Count every line below that contains "name", then state the total with no other output.

### [Data for processing]
((

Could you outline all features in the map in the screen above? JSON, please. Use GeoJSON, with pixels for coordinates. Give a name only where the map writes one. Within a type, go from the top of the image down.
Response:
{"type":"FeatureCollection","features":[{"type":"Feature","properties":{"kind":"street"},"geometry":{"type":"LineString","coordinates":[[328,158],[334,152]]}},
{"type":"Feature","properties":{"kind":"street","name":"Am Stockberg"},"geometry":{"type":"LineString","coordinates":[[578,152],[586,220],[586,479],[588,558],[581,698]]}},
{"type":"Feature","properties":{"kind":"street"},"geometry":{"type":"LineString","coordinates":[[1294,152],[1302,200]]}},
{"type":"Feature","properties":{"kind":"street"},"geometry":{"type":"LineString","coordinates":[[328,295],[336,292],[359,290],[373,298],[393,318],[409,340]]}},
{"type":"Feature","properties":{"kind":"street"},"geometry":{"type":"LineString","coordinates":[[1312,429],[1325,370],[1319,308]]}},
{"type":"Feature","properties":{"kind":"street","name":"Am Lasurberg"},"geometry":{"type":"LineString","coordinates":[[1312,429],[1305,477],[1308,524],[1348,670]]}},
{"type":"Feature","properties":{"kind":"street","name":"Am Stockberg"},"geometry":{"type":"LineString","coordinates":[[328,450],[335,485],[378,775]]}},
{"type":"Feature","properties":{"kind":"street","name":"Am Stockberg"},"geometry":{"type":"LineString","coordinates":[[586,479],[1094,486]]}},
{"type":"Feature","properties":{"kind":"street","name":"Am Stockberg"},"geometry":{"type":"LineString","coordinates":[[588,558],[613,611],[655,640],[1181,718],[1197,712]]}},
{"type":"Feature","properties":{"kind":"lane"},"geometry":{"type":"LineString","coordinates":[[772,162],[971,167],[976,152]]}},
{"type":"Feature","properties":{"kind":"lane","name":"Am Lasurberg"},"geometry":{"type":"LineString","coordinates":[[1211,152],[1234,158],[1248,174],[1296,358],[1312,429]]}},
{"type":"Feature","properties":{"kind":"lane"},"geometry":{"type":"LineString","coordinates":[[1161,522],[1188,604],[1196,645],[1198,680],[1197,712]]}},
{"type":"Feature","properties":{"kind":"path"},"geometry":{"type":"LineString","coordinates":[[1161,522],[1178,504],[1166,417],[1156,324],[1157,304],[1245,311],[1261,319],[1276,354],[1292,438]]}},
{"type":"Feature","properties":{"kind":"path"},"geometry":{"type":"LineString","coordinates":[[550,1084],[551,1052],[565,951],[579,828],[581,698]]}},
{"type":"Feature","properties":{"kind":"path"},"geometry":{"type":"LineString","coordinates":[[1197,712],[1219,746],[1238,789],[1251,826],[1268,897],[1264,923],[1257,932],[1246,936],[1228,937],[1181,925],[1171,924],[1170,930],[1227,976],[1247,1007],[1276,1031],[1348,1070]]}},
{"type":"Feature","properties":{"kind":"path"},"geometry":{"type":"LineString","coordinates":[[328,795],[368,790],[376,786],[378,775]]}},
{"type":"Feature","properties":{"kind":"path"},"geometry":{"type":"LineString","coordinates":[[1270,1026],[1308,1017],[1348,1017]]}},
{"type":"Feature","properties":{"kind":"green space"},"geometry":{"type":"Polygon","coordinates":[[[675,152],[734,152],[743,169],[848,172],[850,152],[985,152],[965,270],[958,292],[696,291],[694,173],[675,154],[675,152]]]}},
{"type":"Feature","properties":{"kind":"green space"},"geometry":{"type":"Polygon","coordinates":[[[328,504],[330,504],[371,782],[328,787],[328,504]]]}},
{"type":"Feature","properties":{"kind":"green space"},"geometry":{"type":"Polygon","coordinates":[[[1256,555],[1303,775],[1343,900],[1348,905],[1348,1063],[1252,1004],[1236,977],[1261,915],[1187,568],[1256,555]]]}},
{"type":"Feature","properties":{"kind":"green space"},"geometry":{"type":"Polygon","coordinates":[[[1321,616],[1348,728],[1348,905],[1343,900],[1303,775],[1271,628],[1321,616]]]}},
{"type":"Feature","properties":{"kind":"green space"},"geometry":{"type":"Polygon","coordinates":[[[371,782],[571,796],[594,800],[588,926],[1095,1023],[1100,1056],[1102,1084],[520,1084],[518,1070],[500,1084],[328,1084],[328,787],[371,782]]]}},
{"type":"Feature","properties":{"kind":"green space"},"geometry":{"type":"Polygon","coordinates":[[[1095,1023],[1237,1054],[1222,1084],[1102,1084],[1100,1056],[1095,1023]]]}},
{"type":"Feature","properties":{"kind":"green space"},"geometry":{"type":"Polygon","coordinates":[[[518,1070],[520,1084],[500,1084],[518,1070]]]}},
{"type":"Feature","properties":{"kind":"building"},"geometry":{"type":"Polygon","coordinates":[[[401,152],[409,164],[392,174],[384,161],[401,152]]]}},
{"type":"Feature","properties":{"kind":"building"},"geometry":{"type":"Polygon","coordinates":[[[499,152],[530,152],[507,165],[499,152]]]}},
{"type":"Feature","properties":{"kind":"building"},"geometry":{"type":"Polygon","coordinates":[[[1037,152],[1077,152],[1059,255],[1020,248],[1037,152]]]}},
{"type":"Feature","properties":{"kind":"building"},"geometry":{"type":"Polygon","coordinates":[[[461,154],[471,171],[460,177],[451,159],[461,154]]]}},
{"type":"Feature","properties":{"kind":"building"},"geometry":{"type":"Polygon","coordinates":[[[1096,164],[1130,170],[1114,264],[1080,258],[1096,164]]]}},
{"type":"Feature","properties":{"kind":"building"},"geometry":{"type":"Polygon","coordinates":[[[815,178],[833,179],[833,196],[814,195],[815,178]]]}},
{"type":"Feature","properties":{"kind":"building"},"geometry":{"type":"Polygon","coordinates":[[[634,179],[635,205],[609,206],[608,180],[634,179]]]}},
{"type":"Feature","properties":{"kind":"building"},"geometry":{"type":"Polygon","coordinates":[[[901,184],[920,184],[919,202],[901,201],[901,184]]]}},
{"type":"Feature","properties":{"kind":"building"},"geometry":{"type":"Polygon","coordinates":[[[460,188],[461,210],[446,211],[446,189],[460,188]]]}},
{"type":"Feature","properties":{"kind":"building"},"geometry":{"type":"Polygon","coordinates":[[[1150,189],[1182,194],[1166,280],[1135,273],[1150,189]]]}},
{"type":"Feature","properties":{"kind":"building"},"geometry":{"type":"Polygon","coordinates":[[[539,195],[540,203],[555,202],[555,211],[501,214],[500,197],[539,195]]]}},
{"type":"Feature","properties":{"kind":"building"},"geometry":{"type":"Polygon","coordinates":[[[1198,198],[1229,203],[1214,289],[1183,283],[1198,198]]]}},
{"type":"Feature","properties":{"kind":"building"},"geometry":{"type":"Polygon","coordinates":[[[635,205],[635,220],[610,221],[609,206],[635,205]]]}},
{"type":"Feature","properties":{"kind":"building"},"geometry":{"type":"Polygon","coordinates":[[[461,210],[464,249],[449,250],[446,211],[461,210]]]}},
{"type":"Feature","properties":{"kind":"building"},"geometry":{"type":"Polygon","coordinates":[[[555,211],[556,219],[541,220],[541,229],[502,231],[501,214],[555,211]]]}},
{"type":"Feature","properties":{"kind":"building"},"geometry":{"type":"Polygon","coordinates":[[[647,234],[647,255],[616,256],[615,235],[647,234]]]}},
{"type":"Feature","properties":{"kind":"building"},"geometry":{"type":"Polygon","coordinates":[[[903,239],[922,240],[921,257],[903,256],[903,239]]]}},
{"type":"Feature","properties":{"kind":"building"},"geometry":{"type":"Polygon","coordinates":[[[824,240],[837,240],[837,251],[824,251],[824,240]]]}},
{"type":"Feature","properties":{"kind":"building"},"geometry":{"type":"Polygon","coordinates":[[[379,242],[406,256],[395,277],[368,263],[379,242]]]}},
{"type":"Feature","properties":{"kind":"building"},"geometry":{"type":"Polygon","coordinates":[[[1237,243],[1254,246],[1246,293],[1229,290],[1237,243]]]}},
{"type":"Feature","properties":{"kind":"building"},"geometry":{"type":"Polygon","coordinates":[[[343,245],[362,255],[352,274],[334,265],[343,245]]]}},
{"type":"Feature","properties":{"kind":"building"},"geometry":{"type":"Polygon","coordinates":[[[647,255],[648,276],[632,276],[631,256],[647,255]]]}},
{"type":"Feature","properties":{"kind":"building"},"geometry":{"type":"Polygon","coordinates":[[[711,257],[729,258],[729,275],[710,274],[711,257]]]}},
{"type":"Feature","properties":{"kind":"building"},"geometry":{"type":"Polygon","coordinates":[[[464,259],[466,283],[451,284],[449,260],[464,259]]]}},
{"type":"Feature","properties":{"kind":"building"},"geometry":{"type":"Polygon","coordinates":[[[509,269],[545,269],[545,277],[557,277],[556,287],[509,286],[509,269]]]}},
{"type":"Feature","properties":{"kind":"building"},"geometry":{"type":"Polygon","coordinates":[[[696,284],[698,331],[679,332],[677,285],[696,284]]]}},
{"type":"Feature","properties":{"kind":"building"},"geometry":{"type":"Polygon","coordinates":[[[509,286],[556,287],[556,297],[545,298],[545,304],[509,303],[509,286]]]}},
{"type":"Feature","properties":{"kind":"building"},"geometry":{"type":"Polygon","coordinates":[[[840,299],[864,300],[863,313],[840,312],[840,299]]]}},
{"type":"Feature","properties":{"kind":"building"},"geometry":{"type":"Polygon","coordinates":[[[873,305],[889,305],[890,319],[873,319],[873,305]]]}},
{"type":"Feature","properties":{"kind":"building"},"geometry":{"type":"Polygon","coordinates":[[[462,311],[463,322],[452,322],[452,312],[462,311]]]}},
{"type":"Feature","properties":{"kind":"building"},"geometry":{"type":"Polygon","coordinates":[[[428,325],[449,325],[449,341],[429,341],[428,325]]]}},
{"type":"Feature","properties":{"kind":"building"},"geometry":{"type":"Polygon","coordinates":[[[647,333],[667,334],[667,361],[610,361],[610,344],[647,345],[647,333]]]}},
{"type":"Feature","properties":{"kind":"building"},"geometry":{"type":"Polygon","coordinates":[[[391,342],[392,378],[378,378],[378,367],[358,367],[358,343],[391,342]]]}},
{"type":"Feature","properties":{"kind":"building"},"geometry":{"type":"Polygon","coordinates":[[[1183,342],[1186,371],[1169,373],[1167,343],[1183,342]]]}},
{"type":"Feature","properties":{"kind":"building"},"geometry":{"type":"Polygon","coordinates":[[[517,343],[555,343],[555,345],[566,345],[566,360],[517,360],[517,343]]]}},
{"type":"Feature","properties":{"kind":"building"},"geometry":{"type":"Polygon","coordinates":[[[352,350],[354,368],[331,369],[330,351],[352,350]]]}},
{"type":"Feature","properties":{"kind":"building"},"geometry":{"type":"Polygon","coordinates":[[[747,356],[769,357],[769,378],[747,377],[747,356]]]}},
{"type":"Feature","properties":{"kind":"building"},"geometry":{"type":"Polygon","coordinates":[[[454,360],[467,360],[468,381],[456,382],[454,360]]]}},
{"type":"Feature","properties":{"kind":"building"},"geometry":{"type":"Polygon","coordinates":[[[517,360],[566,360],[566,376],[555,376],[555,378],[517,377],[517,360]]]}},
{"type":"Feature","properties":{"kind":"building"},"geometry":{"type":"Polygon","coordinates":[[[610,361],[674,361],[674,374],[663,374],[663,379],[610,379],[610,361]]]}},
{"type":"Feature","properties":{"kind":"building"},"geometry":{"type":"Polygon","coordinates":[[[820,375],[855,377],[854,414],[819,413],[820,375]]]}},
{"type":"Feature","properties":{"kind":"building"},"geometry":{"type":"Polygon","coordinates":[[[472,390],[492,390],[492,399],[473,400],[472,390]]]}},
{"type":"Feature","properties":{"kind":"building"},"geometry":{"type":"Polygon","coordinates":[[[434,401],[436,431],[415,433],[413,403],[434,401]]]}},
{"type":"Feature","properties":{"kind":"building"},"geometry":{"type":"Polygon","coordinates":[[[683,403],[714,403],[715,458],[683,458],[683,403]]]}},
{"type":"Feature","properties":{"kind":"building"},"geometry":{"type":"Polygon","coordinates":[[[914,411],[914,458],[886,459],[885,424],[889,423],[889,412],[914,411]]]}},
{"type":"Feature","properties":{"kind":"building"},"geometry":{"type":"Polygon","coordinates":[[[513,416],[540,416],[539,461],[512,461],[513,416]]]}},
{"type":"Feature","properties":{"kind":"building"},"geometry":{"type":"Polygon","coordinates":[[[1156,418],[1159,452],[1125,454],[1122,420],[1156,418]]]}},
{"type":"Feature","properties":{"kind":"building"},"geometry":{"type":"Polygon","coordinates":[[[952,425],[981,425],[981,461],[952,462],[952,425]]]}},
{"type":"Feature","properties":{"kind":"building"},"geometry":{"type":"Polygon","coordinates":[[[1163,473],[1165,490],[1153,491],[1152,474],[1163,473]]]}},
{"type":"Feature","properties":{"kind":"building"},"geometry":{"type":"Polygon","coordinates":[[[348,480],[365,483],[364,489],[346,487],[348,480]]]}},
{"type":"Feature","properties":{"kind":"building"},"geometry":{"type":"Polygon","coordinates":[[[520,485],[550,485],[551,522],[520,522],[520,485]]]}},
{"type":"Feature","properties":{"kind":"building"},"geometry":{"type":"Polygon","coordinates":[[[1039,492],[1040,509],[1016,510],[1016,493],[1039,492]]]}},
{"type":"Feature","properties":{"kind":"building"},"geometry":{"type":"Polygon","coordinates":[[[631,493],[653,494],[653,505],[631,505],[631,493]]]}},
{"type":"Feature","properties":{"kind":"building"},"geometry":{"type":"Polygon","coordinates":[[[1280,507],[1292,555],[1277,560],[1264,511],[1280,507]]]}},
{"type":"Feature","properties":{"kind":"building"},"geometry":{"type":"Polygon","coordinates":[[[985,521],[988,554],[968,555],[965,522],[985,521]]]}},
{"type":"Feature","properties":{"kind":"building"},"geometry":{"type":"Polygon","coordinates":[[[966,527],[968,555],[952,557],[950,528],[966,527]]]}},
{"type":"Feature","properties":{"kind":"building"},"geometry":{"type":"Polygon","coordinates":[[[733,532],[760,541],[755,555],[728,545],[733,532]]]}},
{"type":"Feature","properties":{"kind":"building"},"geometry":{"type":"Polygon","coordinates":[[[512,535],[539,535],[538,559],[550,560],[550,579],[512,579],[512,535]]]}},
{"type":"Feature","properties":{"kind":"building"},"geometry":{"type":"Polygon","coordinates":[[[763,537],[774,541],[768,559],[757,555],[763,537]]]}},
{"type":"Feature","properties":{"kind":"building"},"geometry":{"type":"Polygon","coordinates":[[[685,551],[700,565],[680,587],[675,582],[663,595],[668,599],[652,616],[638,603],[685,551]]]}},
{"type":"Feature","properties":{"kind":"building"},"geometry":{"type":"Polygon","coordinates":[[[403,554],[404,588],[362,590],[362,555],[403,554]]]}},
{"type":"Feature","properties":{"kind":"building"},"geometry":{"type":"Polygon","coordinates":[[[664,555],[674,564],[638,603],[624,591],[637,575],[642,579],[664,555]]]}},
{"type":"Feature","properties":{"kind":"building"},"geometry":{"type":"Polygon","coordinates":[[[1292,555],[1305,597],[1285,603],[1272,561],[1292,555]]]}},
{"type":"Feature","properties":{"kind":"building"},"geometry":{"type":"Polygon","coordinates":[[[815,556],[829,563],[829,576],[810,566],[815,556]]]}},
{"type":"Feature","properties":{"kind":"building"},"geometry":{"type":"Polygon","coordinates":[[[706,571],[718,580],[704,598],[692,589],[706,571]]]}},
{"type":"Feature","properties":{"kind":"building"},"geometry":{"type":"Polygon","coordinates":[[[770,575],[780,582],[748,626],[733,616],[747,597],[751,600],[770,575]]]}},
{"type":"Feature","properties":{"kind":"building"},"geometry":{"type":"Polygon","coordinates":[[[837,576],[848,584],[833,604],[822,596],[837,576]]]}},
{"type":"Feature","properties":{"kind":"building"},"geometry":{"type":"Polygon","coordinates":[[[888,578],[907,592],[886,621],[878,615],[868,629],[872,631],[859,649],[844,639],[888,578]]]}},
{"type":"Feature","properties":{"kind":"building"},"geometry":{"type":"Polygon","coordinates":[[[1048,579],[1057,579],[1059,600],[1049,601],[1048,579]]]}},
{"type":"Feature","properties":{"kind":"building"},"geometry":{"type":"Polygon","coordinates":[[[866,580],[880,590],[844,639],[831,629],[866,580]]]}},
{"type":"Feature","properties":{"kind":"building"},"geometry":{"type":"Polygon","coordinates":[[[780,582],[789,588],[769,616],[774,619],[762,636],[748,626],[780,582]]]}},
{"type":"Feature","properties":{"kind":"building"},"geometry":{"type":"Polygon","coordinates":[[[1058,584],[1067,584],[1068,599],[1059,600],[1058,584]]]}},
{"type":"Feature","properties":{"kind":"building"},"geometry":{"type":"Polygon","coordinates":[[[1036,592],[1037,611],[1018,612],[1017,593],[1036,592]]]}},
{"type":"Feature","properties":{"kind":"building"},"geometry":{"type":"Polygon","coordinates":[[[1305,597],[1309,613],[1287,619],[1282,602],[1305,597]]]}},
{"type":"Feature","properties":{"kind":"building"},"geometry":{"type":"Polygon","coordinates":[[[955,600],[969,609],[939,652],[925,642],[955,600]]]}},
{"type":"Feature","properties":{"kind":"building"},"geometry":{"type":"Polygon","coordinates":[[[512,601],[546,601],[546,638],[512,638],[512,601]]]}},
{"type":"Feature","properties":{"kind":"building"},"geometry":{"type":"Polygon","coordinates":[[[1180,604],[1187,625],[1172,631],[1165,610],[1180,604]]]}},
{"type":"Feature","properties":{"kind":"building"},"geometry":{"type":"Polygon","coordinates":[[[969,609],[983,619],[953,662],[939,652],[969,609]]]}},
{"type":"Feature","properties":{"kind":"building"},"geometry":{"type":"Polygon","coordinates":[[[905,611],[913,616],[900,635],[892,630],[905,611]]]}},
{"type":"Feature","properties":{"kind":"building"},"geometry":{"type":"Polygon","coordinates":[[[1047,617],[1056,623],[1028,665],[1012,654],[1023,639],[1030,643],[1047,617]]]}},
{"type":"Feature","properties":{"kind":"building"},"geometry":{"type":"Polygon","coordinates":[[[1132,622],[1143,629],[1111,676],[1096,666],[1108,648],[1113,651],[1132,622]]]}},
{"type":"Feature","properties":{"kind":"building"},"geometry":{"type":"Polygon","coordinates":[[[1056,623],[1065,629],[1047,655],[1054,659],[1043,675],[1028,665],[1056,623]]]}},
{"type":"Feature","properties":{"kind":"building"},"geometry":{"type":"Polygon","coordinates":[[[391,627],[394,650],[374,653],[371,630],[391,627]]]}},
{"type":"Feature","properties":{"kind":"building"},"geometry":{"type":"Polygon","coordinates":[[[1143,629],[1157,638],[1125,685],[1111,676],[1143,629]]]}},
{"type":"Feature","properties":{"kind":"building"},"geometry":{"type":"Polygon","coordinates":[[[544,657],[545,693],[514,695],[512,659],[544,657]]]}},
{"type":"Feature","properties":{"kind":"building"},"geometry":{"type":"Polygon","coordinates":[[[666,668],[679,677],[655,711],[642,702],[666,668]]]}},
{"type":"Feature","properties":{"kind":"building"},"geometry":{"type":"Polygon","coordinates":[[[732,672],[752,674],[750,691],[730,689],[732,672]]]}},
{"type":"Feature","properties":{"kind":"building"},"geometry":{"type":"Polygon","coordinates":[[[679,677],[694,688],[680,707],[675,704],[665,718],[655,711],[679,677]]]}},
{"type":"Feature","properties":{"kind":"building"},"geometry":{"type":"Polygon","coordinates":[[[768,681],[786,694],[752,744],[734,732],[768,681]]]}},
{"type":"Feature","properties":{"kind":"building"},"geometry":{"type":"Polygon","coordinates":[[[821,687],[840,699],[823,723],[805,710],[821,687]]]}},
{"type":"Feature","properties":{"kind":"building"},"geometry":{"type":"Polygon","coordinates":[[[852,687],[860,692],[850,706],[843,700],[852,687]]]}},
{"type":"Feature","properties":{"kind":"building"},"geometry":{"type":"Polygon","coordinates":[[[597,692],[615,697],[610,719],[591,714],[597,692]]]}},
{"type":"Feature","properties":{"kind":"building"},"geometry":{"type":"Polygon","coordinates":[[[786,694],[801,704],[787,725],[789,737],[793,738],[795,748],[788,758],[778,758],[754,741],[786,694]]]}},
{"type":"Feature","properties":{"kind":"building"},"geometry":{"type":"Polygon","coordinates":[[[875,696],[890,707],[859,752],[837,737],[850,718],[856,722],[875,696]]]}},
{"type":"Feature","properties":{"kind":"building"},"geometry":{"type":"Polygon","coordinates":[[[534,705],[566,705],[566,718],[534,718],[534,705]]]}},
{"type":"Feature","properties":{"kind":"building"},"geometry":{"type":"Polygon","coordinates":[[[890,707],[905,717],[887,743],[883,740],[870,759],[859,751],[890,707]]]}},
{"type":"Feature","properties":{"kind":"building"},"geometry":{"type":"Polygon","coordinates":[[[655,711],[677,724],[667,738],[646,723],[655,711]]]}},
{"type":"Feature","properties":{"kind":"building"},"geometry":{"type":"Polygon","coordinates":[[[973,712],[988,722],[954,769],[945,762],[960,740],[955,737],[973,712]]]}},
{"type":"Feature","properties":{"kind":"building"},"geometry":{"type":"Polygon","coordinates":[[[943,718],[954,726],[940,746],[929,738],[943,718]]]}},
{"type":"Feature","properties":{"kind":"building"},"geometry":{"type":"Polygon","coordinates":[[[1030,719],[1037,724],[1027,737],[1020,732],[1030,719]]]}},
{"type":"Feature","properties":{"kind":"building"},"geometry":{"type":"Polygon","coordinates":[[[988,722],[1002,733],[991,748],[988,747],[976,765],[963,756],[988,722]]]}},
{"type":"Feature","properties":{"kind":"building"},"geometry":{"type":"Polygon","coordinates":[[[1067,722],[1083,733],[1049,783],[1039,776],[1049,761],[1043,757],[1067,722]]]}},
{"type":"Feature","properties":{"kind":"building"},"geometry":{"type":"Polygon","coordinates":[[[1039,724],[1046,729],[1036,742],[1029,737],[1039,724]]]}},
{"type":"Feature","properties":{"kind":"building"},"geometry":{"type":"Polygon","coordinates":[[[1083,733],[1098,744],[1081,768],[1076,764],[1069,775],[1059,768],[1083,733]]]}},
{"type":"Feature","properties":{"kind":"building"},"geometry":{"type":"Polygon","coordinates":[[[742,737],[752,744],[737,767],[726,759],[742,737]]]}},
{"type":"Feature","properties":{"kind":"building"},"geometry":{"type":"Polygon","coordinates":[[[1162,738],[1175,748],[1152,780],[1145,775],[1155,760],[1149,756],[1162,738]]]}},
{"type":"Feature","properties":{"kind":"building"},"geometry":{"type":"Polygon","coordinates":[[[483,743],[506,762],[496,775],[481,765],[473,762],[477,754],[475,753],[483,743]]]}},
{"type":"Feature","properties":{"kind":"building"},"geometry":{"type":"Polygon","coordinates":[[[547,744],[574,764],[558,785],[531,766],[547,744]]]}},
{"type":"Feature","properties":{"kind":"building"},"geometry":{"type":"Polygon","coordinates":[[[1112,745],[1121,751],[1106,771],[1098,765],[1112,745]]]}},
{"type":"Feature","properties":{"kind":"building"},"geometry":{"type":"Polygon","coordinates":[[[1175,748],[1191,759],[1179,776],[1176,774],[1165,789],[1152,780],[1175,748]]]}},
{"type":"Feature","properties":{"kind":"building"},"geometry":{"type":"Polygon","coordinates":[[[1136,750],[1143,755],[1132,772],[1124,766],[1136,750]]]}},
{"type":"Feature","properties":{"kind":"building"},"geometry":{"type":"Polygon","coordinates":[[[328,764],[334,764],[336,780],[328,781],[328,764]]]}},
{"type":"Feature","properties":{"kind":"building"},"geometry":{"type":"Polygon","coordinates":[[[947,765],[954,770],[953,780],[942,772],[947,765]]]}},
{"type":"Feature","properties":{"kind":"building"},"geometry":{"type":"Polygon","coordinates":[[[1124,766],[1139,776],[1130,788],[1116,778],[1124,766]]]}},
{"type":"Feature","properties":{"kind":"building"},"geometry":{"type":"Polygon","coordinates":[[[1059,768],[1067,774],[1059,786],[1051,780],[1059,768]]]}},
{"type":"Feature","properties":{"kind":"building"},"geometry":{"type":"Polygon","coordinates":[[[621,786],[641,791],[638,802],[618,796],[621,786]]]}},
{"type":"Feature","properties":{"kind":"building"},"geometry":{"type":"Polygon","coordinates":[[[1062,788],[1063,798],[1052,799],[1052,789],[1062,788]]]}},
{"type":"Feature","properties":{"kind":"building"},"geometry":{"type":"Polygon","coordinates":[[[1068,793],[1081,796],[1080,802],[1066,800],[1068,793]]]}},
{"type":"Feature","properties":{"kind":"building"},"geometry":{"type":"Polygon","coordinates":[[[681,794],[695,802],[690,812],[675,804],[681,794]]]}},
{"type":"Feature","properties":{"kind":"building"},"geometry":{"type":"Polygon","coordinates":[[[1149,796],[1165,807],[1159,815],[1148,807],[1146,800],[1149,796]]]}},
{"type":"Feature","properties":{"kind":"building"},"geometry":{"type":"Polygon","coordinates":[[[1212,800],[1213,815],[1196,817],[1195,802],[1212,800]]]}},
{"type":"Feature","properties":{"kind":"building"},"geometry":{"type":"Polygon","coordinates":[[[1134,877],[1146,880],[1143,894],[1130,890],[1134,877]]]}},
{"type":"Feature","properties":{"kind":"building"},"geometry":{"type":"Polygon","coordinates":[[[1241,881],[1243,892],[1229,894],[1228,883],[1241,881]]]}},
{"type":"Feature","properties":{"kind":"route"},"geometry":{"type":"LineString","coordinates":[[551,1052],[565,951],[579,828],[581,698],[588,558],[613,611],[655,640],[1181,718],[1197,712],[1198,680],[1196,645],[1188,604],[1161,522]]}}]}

))

### [Solution below]
7